Caro gave the driver her address and then settled in her seat and stared out of the side window. He did the same on his side of the cab, but he didn’t notice the scenery. What rose up in his mind’s eye was the image of Caro when he’d first laid eyes on her—and the punching need to kiss her that had almost overwhelmed him. A need that lingered with an off-putting urgency.
He gritted his teeth against it and risked a glance at her. She’d changed.
It’s been five years, pal, what did you expect?
He hadn’t expected to want her with the same ferocity now as he had back then.
He swallowed. She’d developed more gloss...more presence. She’d put on a bit of weight and it suited her. Five years ago he’d thought her physically perfect, but she looked even better now and every hormone in his body hollered that message out, loud and clear.
After five years his lust should have died a natural death, surely? If not that then it should at least have abated.
Hysterical laughter sounded in the back of his mind.
Caro suddenly swung to him and he prayed to God that he hadn’t made some noise that had betrayed him.
‘I hear you’re running your own private investigation agency these days?’
‘You hear correctly.’
Gold gleamed in the deep brown depths of her eyes. ‘I hear it’s very successful?’
‘It’s doing okay.’
A hint of a smile touched her lips. She folded her arms and settled back in her seat.

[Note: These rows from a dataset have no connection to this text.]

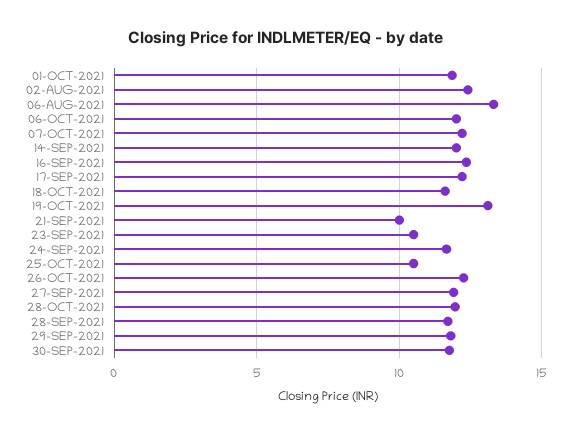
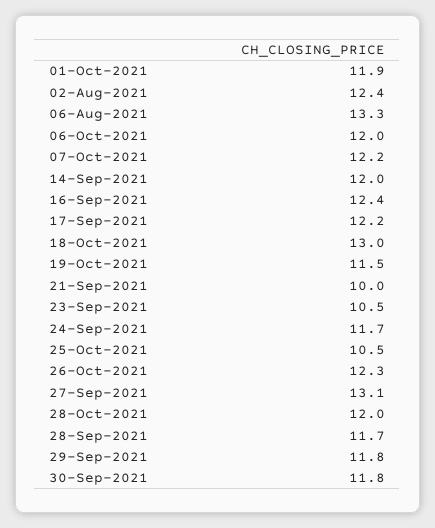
  {
    "01-OCT-2021": 11.9,
    "02-AUG-2021": 12.4,
    "06-AUG-2021": 13.3,
    "06-OCT-2021": 12,
    "07-OCT-2021": 12.2,
    "14-SEP-2021": 12,
    "16-SEP-2021": 12.4,
    "17-SEP-2021": 12.2,
-   "18-OCT-2021": 11.5,
+   "18-OCT-2021": 13,
-   "19-OCT-2021": 13,
+   "19-OCT-2021": 11.5,
    "21-SEP-2021": 10,
    "23-SEP-2021": 10.5,
    "24-SEP-2021": 11.7,
    "25-OCT-2021": 10.5,
    "26-OCT-2021": 12.3,
-   "27-SEP-2021": 12,
+   "27-SEP-2021": 13.1,
    "28-OCT-2021": 12,
    "28-SEP-2021": 11.7,
    "29-SEP-2021": 11.8,
    "30-SEP-2021": 11.8
  }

‘Calculating the divorce settlement already, Caro?’
Very slowly her smile widened, and his traitorous heart thumped in response.
‘Something like that,’ she purred. ‘Driver?’ She leaned forward. ‘Could you let us out at the bakery just up here on the right? I need to buy cake.’
Cake? The Caro he knew didn’t eat cake.
The Caro you knew was a figment of your imagination!
‘JACK, I FIND myself in a bit of a pickle.’
Caro set a piece of cake on the coffee table in front of him, next to a steaming mug of coffee. She’d chosen a honey roll filled with a fat spiral of cream and dusted with glittering crystals of sugar.
Jack stared at it and frowned. ‘Money?’
‘No, not money.’
He picked up his coffee and glanced around. Her flat surprised him. It was so small. Still, it was comfortable. Her clothes weren’t cheap knock-offs either. No, Caro looked as quietly opulent as ever.
She perched on the tub chair opposite him. ‘You seem a little hung up on the money issue.’
Maybe because when they’d first met he hadn’t had any. At least not compared to Caro’s father.
Don’t forget she was disinherited the moment she married you.
She hadn’t so much as blinked an eye at the time. She’d said it didn’t matter. She’d said that given her and her father’s adversarial relationship it was inevitable. And he’d believed her.